_THE TASKS_.
• A. In the dressage report, where and in what year did Lauren Sammis and Sagacious win team gold and individual silver?
• B. Reproduce the dressage report's wording between "Chase and the" and "two major events.", inclusive.
• C. Carry on the dressage report about Sagacious and Lux from where it stops.

Chase and the 18-year-old KWPN gelding that has helped create the reputations of three different riders scored 67.186 per cent with Sierra and Lux second on 66.465 per cent and Kate Peper and Akela third on 63.233 per cent.
Sagacious, owned by Hyperion Farm of Wellington, Florida, became a star for America when Lauren Sammis partnered with the horse to earn team gold and individual silver at the Pan American Games in Rio de Janeiro in 2007.
Six years later, Caroline Roffman, selected as the 2010 International Equestrian Federation Rising Star, became the first American to compete at Under-25 with Sagacious in the prestigious World Equestrian Festival at Aachen, Germany. The pair became reserve champion.
Chase Hickok, also of Wellington, began cshowing Sagacious in the winter of 2014 and this year went to Europe to compete in two major events.
Competing in Europe, Chase said, “was definitely a huge learning curve,” or, as she described it, “eye-opening.”
Even the Global Dressage Festival in Wellington, the most competitive circuit in the Western Hemisphere, was “nothing compared to what you see in Europe, not just the level of talent and horses but professionalism. I really took it to heart, to step it up a notch to put ourselves on the same playing field.”
For Sierra this was a big leap to move Lux to his first year at Grand Prix.
“He is such a great horse with great training,” she said.
The “training” was first begun by Caroline Roffman who bought Lux at the age of six and trained the horse up to Grand Prix with the intention of accepting an invitation to compete in the Under-25 division at Aachen.
While Carline was in Europe with Her Highness O on the squad from which the 2014 World Games would be chosen, Sierra was riding Lux.

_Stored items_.
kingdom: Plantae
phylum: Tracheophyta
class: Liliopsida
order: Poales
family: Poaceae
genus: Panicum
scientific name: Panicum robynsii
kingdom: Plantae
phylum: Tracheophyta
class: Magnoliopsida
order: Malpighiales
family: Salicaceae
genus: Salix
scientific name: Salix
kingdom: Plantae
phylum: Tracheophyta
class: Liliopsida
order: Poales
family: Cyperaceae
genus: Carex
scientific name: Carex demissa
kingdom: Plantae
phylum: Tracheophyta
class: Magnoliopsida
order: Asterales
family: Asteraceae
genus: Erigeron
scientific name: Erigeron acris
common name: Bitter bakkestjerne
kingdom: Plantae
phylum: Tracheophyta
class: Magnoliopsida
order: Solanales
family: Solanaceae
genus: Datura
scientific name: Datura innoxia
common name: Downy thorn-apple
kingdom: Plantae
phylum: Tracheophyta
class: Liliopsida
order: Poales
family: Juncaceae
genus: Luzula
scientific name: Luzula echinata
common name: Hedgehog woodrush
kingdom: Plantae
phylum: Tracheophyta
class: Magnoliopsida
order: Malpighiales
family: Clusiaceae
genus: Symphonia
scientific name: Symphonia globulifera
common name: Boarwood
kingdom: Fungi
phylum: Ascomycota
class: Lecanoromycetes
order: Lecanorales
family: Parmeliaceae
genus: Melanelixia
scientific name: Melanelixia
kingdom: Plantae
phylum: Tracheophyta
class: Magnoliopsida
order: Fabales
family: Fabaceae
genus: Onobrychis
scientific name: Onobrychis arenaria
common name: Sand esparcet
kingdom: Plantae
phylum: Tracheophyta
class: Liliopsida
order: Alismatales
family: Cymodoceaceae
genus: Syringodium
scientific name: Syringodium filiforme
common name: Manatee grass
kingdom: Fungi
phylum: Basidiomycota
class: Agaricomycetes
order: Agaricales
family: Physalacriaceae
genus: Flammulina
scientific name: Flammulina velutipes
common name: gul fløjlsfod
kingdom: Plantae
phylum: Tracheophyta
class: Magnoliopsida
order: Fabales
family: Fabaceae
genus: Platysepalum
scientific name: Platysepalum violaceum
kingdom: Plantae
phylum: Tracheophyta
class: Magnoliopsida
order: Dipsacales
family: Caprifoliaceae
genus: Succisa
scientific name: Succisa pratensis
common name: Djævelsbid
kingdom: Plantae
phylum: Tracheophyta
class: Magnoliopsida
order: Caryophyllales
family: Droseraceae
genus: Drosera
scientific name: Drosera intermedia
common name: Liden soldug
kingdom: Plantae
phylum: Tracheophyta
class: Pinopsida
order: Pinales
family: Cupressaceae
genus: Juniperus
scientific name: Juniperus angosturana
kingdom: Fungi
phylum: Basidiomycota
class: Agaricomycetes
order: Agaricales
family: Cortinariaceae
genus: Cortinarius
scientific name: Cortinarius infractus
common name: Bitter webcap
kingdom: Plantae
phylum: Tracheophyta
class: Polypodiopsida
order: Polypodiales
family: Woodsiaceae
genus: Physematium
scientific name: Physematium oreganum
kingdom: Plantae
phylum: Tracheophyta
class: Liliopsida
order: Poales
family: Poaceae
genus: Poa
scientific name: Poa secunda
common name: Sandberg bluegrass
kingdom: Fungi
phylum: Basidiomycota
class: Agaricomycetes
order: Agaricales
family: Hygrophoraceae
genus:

_ANSWERS TO THE EXERCISE_.
• A. At the Pan American Games in Rio de Janeiro in 2007.

• B.
Chase and the 18-year-old KWPN gelding that has helped create the reputations of three different riders scored 67.186 per cent with Sierra and Lux second on 66.465 per cent and Kate Peper and Akela third on 63.233 per cent.
Sagacious, owned by Hyperion Farm of Wellington, Florida, became a star for America when Lauren Sammis partnered with the horse to earn team gold and individual silver at the Pan American Games in Rio de Janeiro in 2007.
Six years later, Caroline Roffman, selected as the 2010 International Equestrian Federation Rising Star, became the first American to compete at Under-25 with Sagacious in the prestigious World Equestrian Festival at Aachen, Germany. The pair became reserve champion.
Chase Hickok, also of Wellington, began cshowing Sagacious in the winter of 2014 and this year went to Europe to compete in two major events.

• C.
Sierra, she said, had done such a good job with Lux she believed “absolutely the thing to do” was to give her the chance to train and move up with the horse.
Caroline, who will be 26 years old next month, then sold Her Highness O to Denmark. Pie, another horse she owned, was leased to a European-based rider but next year will be ridden by Klendy Muller, the daughter of long-time Wellington-based Dutch rider Kerensa Muller.
“A bit of a change of gears” is the way Caroline describes the change from being a rider that competed in numerous championships to no competition riding.
“I’ve been selling a lot of horses and focusing on training,” she told dressage-news.com.
“For years, I’ve done the Young Horse and Young Rider Championships.
But what happened with her removal from the U.S. World Games team in 2014 was “a hard experience.”
“After that I needed to take a step back,” she said. “I did a lot of showing for a long time. It’s time to focus on bringing up young horses. Ultimately I’ll be back in the ring.”
Her goal now, Caroline said, is to match horses and riders as occurred at these championships.